Prescription drugs are one of the most beneficial parts of modern medicine. Yet they have become the major iatrogenic source of illness and death. This presentation will explain the Risk Proliferation Syndrome that centers around legal and regulatory practices harmful to society, science, medicine, and patients.

Donald Light has been the Lokey Visiting Professor at Stanford University and is a professor of comparative health care at the University of Medicine and Dentistry of New Jersey.

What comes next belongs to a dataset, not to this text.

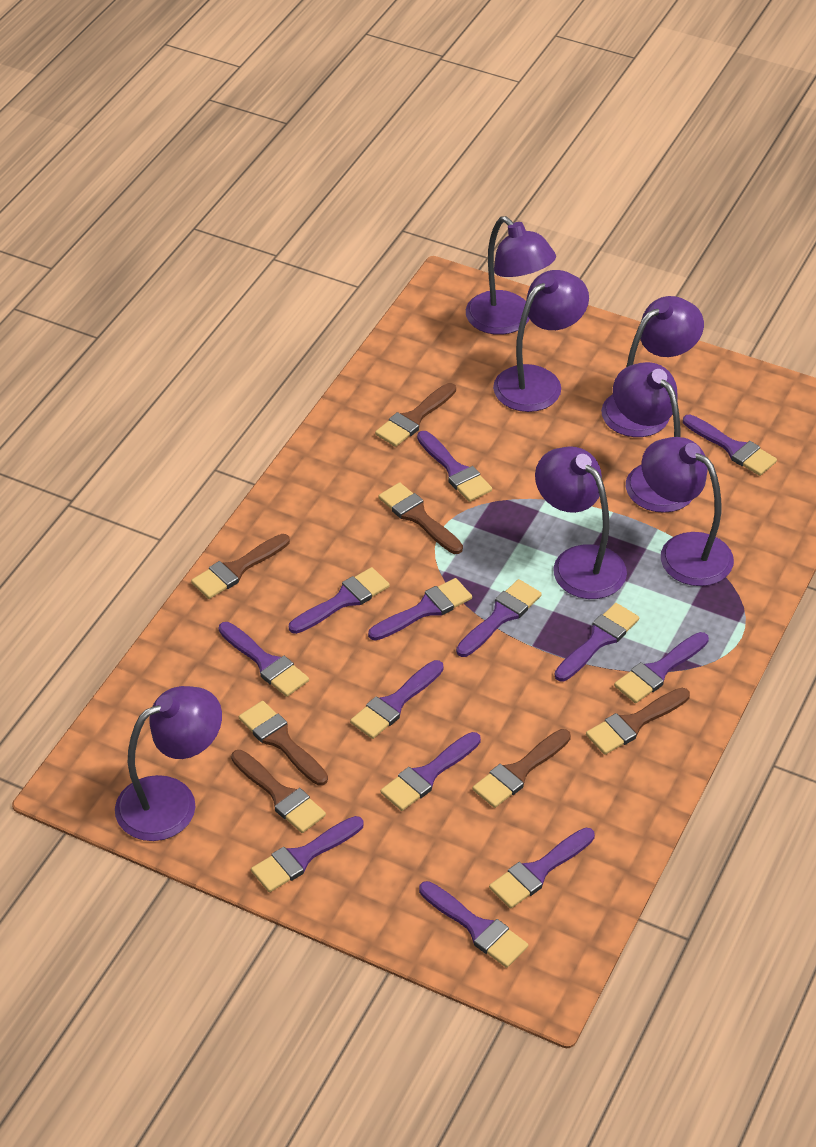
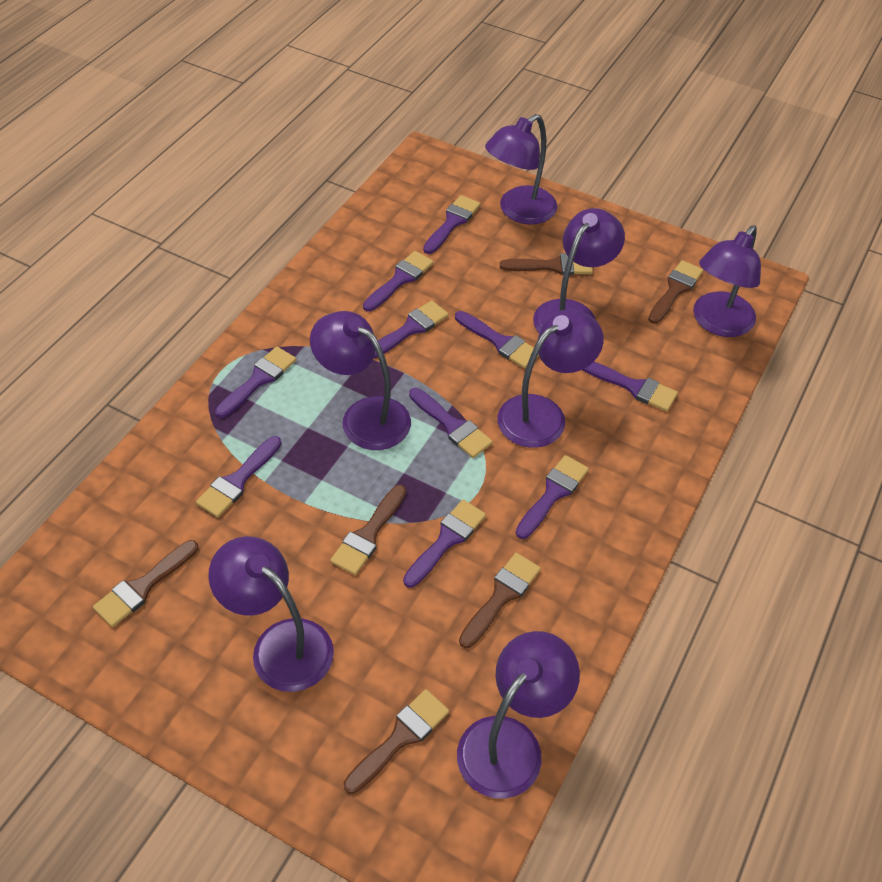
brown brush: [191,534,290,599] [231,750,326,833] [239,701,328,786] [375,383,456,447] [378,482,463,554] [473,729,571,808] [586,688,690,755] = 7 -> [93,540,198,627] [330,485,406,575] [344,689,449,794] [459,553,541,648] [500,253,593,275] [648,260,703,324] = 6
purple brush: [219,622,309,697] [251,816,364,892] [289,567,390,634] [350,660,444,739] [368,578,472,641] [380,732,481,811] [417,431,492,502] [419,881,528,968] [456,579,542,657] [489,828,595,908] [555,603,639,681] [614,632,709,703] [683,415,777,476] = 13 -> [196,436,281,517] [215,346,296,418] [363,251,434,311] [373,300,449,359] [403,500,486,588] [409,388,493,458] [423,195,480,254] [455,311,539,369] [516,455,589,539] [583,362,678,411] = 10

A founding fellow of the Center for Bioethics at the University of Pennsylvania, he has received the William Foote Whyte distinguished career award for applied sociology and is the editor of The Risks of Prescription Drugs (Columbia 2010).


line


BU Law Commencement

Sunday, May 20, 2012

The commencement ceremony for BU Law is scheduled for Sunday, May 20th at 9:00 a.m. in Agganis Arena (925 Commonwealth Avenue, Boston). We are pleased to announce that this year's commencement speaker is Roderick L. Ireland, Chief Justice of the Supreme Judicial Court of Massachusetts.

For a list of Boston area hotels, please visit: http://www.bu.edu/alumni/need/alumni-benefits/boston-area-hotels/

Additional commencement details will be posted as soon as they are available.

 

line


BU Law's Reunion Gala Dinner and Silver Shingle Awards Presentation

Saturday, September 22, 2012

Save the date for BU Law's 2012 Reunion Gala Dinner and Silver Shingle Awards! Additional event details will be posted as soon as they are available.